--- Records for this exercise Enclosed Below ---
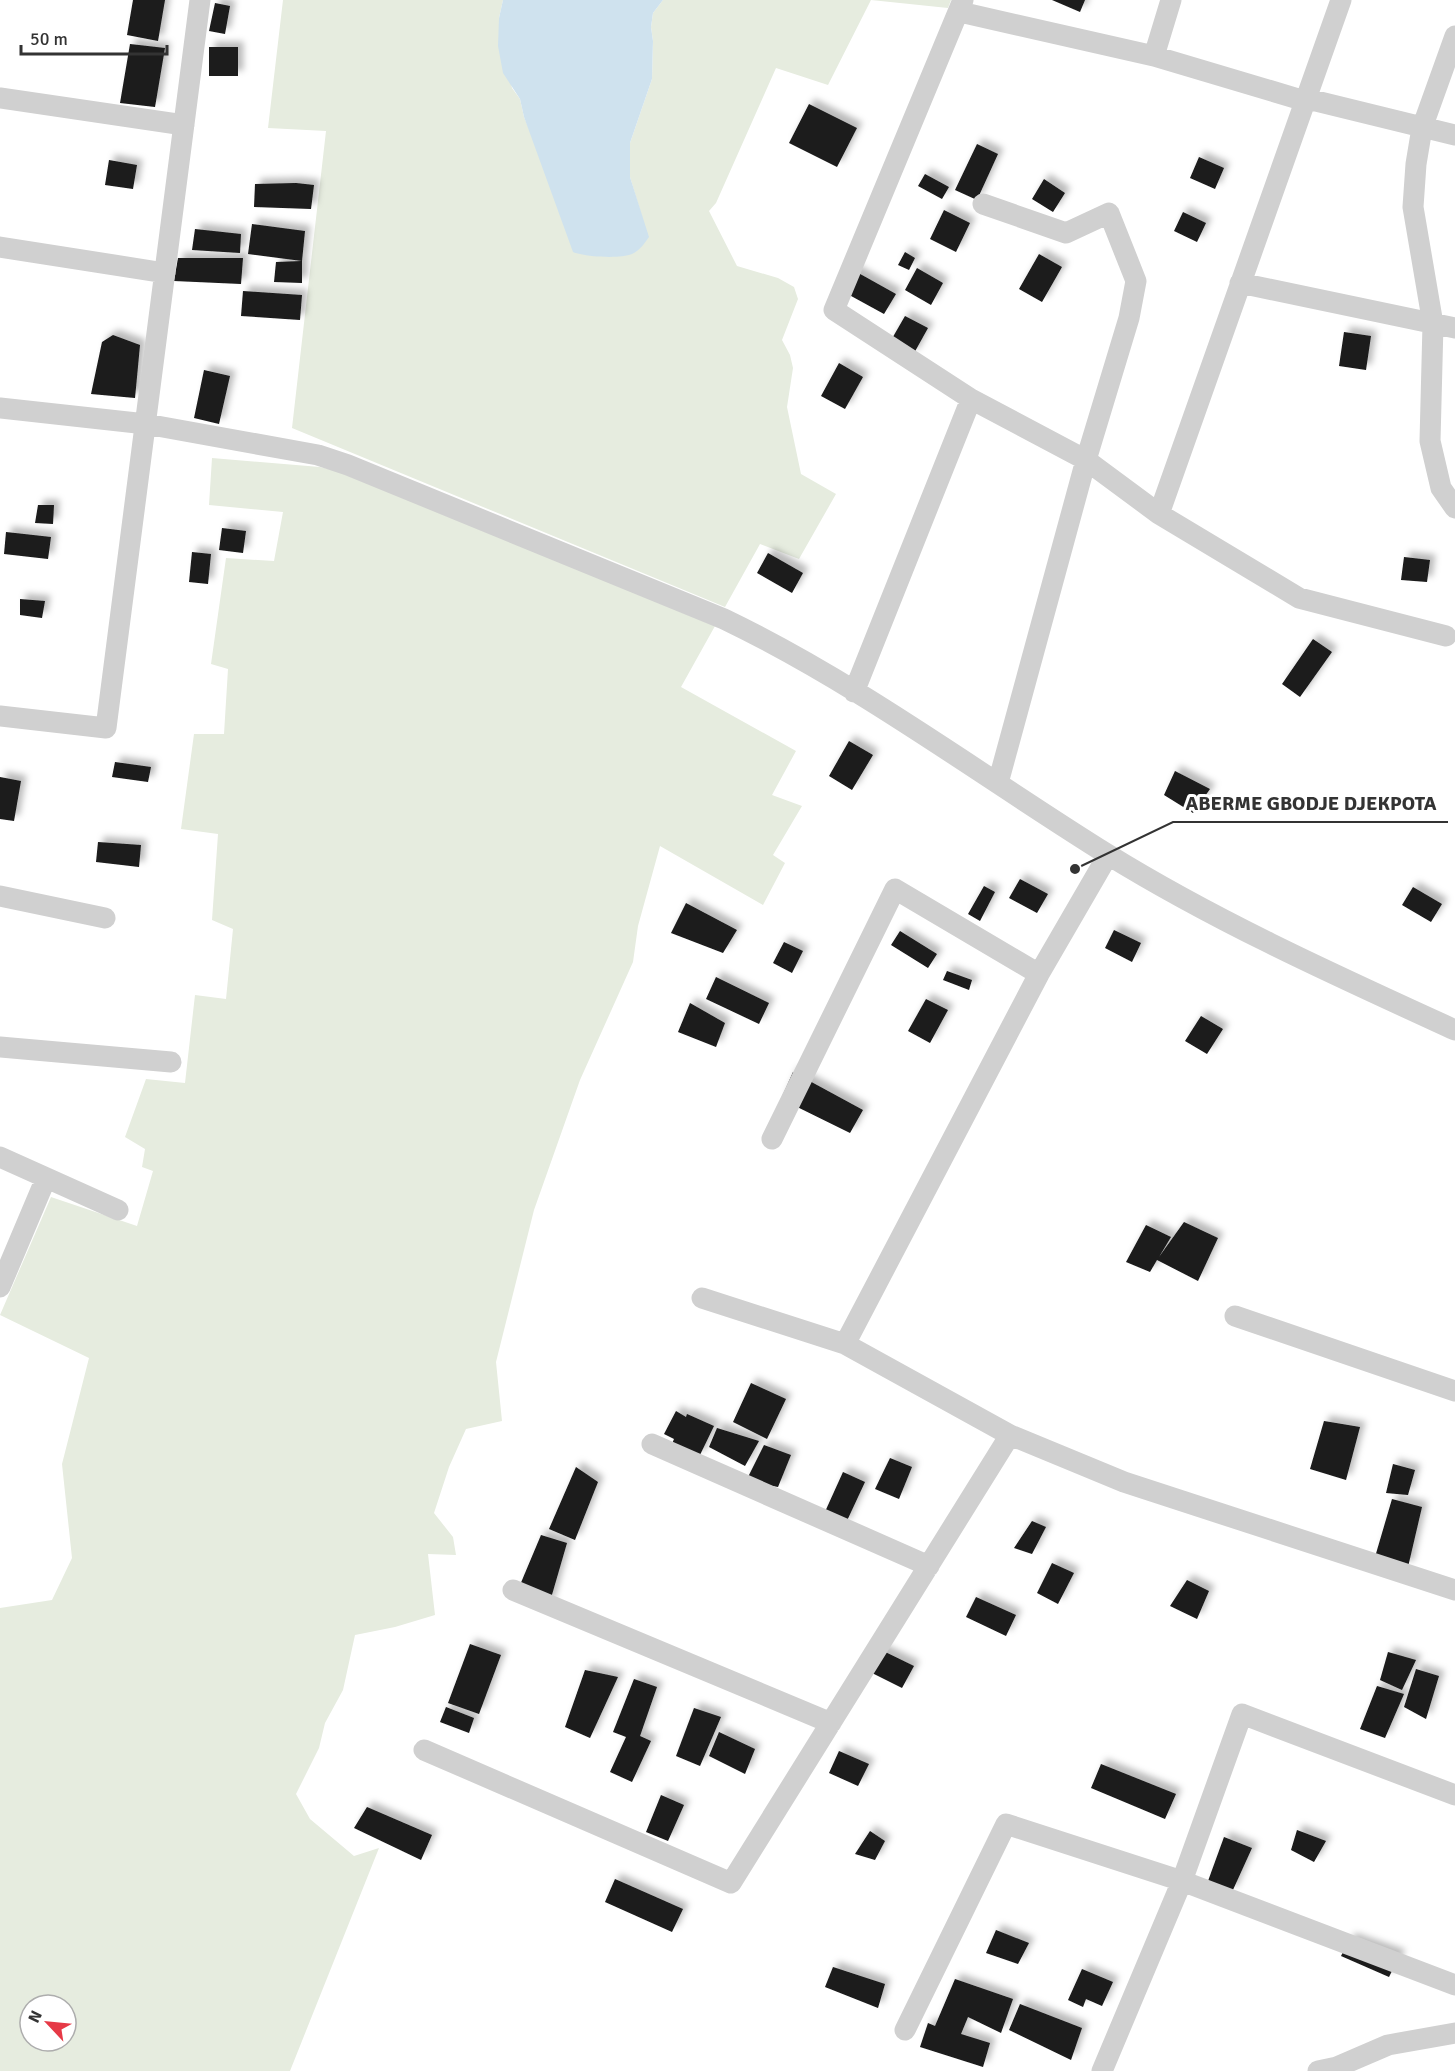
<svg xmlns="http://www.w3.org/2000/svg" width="1455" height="2071" viewBox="0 0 1455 2071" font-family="Signika,sans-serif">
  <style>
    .green { fill: #e6ecdf; fill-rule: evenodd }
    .water { fill: #cfe2ee }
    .building { fill: #1a1a1a; filter: url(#shadow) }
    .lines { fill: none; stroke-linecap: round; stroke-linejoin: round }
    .minor { stroke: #d0d0d0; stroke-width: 21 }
    .leader { fill: none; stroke: #333; stroke-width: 2 }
    .callout-dot { fill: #333; stroke: #fff; stroke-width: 2 }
    .callout-label { font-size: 20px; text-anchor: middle; font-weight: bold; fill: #333; stroke: #fff; stroke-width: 6; stroke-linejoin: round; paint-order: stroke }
  </style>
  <defs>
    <filter id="shadow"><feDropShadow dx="5.5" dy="-5.5" stdDeviation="3" flood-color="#0004"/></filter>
  </defs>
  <rect width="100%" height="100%" fill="#fff"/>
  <path class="green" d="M283 0H503L499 18 512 88 520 99 524 117 532 136 648 237 630 177V143L652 79 653 41 651 27 653 13 663 0H951L948 8 871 0 828 85 776 68 716 203 709 211 737 266 778 278 794 287 798 299 782 340 790 355 793 368 787 407 801 474 836 494 799 559 760 544 725 607 292 428 326 131 268 128Z
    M212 458 320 467 345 473 715 626 681 687 796 751 772 795 802 806 773 855 785 863 763 905 660 846 638 926 633 962 580 1080 534 1210 496 1362 502 1421 466 1429 449 1467 434 1513 453 1537 456 1555 428 1554 435 1615 395 1627 355 1635 343 1690 325 1723 319 1748 296 1794 310 1819 354 1856 379 1848 290 2071H0V1608L52 1600 72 1558 62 1464 89 1358 0 1315 51 1197 137 1226 153 1171 142 1167 145 1149 125 1137 146 1079 185 1083 195 995 226 999 233 929 212 920 218 834 181 829 194 734H224L228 669 211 664 226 558 274 561 283 512 209 505ZM30 2005H66V2041H30Z"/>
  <path class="water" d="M503 0H663L653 13 651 27 653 41 652 79 630 143V177L649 237C644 244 640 250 632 254 620 259 585 257 573 252L524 117 520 99 503 73 498 46 499 18Z"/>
  <path class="building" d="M133 0H165L158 41 127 35Z
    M1052 0H1085L1080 12Z
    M215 3 230 6 225 34 209 31Z
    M130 44 165 48 155 107 120 103Z
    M209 47H238V76H209Z
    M809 104 857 128 837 167 789 143Z
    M977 144 998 154 977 200 955 190Z
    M1199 157 1224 168 1215 189 1190 178Z
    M109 160 137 165 133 189 105 185Z
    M925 174 949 187 942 199 918 186Z
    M1044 179 1065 193 1053 212 1032 199Z
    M296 183 314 185 311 209 254 207 255 184Z
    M944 210 970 223 956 252 930 239Z
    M1183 212 1206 223 1197 242 1174 231Z
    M252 224 305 231 302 261 248 254Z
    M195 229 241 234 240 253 192 250Z
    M905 252 915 258 909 270 898 265Z
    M1039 254 1062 267 1042 302 1019 289Z
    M178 258H243L241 284 174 281Z
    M302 261V283L274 282 276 262Z
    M917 268 943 283 931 305 905 290Z
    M853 270 896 294 884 314 842 291Z
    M243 291 302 295 300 320 241 316Z
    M905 316 928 328 913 355 890 342Z
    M1344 332 1371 336 1366 370 1339 366Z
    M113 335 140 345 135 398 91 394 102 342Z
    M839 363 863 377 845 409 821 396Z
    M204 370 230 376 219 424 194 418Z
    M38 505H54L53 524 35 523Z
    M222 528 246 531 243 553 219 550Z
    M6 532 51 537 48 559 4 554Z
    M192 552 211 554 208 584 189 582Z
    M768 553 803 573 792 593 757 573Z
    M1404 557 1430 560 1427 582 1401 580Z
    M20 599 45 601 42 618 20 615Z
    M1313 639 1332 652 1300 697 1282 684Z
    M849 741 873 755 852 790 829 776Z
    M115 762 151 767 148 782 112 777Z
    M1175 771 1210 789 1193 813 1164 795Z
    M0 777 21 781 14 821 0 819Z
    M98 842 141 845 139 867 96 862Z
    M1020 879 1048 894 1037 913 1009 898Z
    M984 886 995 892 980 921 968 914Z
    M1413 887 1442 904 1431 922 1402 905Z
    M686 903 737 930 723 953 671 933Z
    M1114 930 1141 943 1132 962 1105 948Z
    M900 931 937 954 928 968 891 945Z
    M784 942 803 951 792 973 773 963Z
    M947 971 972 980 969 990 943 980Z
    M716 977 769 1003 759 1024 706 999Z
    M926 999 948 1010 930 1043 908 1031Z
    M690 1003 725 1023 716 1047 678 1032Z
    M1201 1016 1223 1029 1207 1054 1185 1041Z
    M793 1072 863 1110 850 1133 781 1099Z
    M1184 1222 1218 1238 1198 1281 1157 1260 1150 1272 1126 1262 1146 1225 1171 1237 1159 1257Z
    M751 1383 786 1399 767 1439 733 1422Z
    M676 1411 686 1417 687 1414 714 1426 699 1457 672 1444 674 1439 664 1434Z
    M1324 1421 1360 1427 1346 1480 1310 1469Z
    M717 1428 759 1441 745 1466 709 1447Z
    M764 1445 791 1455 778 1487 746 1481Z
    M890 1458 912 1467 899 1499 875 1489Z
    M1393 1464 1415 1470 1408 1495 1386 1493Z
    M576 1467 598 1482 575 1540 549 1529Z
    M843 1472 865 1482 845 1525 824 1514Z
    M1392 1499 1422 1507 1408 1567 1375 1557Z
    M1032 1521 1046 1527 1032 1554 1014 1548Z
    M541 1535 567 1543 549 1605 520 1585Z
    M1052 1563 1074 1573 1058 1604 1037 1593Z
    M1187 1580 1209 1591 1197 1619 1170 1606Z
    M976 1597 1016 1615 1006 1636 966 1617Z
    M470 1644 501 1655 479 1714 448 1703Z
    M877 1648 914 1666 902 1688 864 1669Z
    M1388 1652 1416 1660 1402 1690 1380 1680Z
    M1416 1669 1439 1676 1426 1719 1404 1707Z
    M585 1670 618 1677 590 1738 565 1727Z
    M634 1679 657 1687 640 1736 651 1741 632 1782 610 1772 626 1737 613 1732Z
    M1377 1686 1404 1694 1385 1738 1360 1729Z
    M446 1707 474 1718 469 1733 440 1722Z
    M694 1708 721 1717 700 1766 676 1756Z
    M719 1732 755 1749 745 1774 709 1756Z
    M839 1751 869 1764 858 1786 829 1773Z
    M1101 1764 1176 1794 1165 1819 1091 1788Z
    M661 1795 684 1805 668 1841 646 1832Z
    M367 1807 432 1835 421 1860 354 1828Z
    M1297 1830 1326 1841 1314 1862 1291 1850Z
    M870 1831 885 1841 875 1860 855 1854Z
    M1224 1837 1252 1848 1232 1892 1208 1881Z
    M615 1879 683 1909 672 1932 605 1902Z
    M996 1930 1029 1943 1018 1964 986 1953Z
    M1350 1938 1400 1955 1389 1977 1341 1956Z
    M833 1967 885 1984 878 2008 825 1987Z
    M1082 1969 1113 1982 1102 2006 1086 1999 1083 2007 1068 2000Z
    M955 1979 1013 1999 1001 2033 968 2017 961 2034 990 2043 983 2067 920 2047 928 2023 935 2026Z
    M1020 2004 1082 2028 1071 2060 1009 2030Z"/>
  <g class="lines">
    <path class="minor" d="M963 0 834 310 971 399 1086 460 1159 514 1299 598 1446 636
      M960 12 1154 56 1305 101H1316L1455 135
      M1455 36 1422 128 1416 164 1413 207 1433 324 1430 441 1441 488 1455 508
      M1154 56 1171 0
      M0 98 184 125
      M983 204 1066 233 1109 213 1136 281 1129 318 1086 460 998 783
      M0 247 165 273
      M1240 283 1455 328
      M0 408 146 424 318 455 348 465 724 619C859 684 980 775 1107 854 1217 922 1337 976 1455 1030
      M1159 514 1341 0
      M854 692 971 399
      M0 716 106 728 200 0
      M0 896 105 918
      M0 1047 171 1062
      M772 1139 895 889 1039 974
      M0 1157 118 1210
      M0 1287 46 1178
      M702 1298 845 1344 1010 1435 1124 1482 1455 1590
      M1235 1316 1455 1391
      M845 1344 1039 974 1108 855
      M652 1444 929 1566
      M513 1590 831 1723
      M424 1750 731 1883 1010 1435
      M905 2030 1006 1824 1182 1881 1455 1985
      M1102 2071 1182 1881 1242 1714 1455 1795
      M1318 2071 1337 2067 1388 2045 1455 2033"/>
  </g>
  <path class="leader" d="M1075 869L1173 822H1448"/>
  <circle class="callout-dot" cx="1075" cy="869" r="6"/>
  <g class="callout-label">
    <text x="1311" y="810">ABERME GBODJE DJEKPOTA</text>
  </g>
  <g transform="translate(48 2023) rotate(296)"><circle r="28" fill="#ffffff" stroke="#adadad" stroke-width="1.5"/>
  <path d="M0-4.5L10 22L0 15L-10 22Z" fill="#e63946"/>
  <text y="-9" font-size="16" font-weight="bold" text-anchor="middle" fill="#333333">N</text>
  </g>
  <path d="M21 45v9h146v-9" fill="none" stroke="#333333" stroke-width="3"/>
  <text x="30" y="45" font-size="18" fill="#333333" stroke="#ffffff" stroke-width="4.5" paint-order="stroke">50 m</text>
</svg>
--- End of Enclosed Records for this exercise ---
Return exactly the lines above from the line that has "M1392 1499 1422 1507 1408 1567 1375 1557Z" through the line that has "M905 2030 1006 1824 1182 1881 1455 1985", inclusive, and nothing else.

    M1392 1499 1422 1507 1408 1567 1375 1557Z
    M1032 1521 1046 1527 1032 1554 1014 1548Z
    M541 1535 567 1543 549 1605 520 1585Z
    M1052 1563 1074 1573 1058 1604 1037 1593Z
    M1187 1580 1209 1591 1197 1619 1170 1606Z
    M976 1597 1016 1615 1006 1636 966 1617Z
    M470 1644 501 1655 479 1714 448 1703Z
    M877 1648 914 1666 902 1688 864 1669Z
    M1388 1652 1416 1660 1402 1690 1380 1680Z
    M1416 1669 1439 1676 1426 1719 1404 1707Z
    M585 1670 618 1677 590 1738 565 1727Z
    M634 1679 657 1687 640 1736 651 1741 632 1782 610 1772 626 1737 613 1732Z
    M1377 1686 1404 1694 1385 1738 1360 1729Z
    M446 1707 474 1718 469 1733 440 1722Z
    M694 1708 721 1717 700 1766 676 1756Z
    M719 1732 755 1749 745 1774 709 1756Z
    M839 1751 869 1764 858 1786 829 1773Z
    M1101 1764 1176 1794 1165 1819 1091 1788Z
    M661 1795 684 1805 668 1841 646 1832Z
    M367 1807 432 1835 421 1860 354 1828Z
    M1297 1830 1326 1841 1314 1862 1291 1850Z
    M870 1831 885 1841 875 1860 855 1854Z
    M1224 1837 1252 1848 1232 1892 1208 1881Z
    M615 1879 683 1909 672 1932 605 1902Z
    M996 1930 1029 1943 1018 1964 986 1953Z
    M1350 1938 1400 1955 1389 1977 1341 1956Z
    M833 1967 885 1984 878 2008 825 1987Z
    M1082 1969 1113 1982 1102 2006 1086 1999 1083 2007 1068 2000Z
    M955 1979 1013 1999 1001 2033 968 2017 961 2034 990 2043 983 2067 920 2047 928 2023 935 2026Z
    M1020 2004 1082 2028 1071 2060 1009 2030Z"/>
  <g class="lines">
    <path class="minor" d="M963 0 834 310 971 399 1086 460 1159 514 1299 598 1446 636
      M960 12 1154 56 1305 101H1316L1455 135
      M1455 36 1422 128 1416 164 1413 207 1433 324 1430 441 1441 488 1455 508
      M1154 56 1171 0
      M0 98 184 125
      M983 204 1066 233 1109 213 1136 281 1129 318 1086 460 998 783
      M0 247 165 273
      M1240 283 1455 328
      M0 408 146 424 318 455 348 465 724 619C859 684 980 775 1107 854 1217 922 1337 976 1455 1030
      M1159 514 1341 0
      M854 692 971 399
      M0 716 106 728 200 0
      M0 896 105 918
      M0 1047 171 1062
      M772 1139 895 889 1039 974
      M0 1157 118 1210
      M0 1287 46 1178
      M702 1298 845 1344 1010 1435 1124 1482 1455 1590
      M1235 1316 1455 1391
      M845 1344 1039 974 1108 855
      M652 1444 929 1566
      M513 1590 831 1723
      M424 1750 731 1883 1010 1435
      M905 2030 1006 1824 1182 1881 1455 1985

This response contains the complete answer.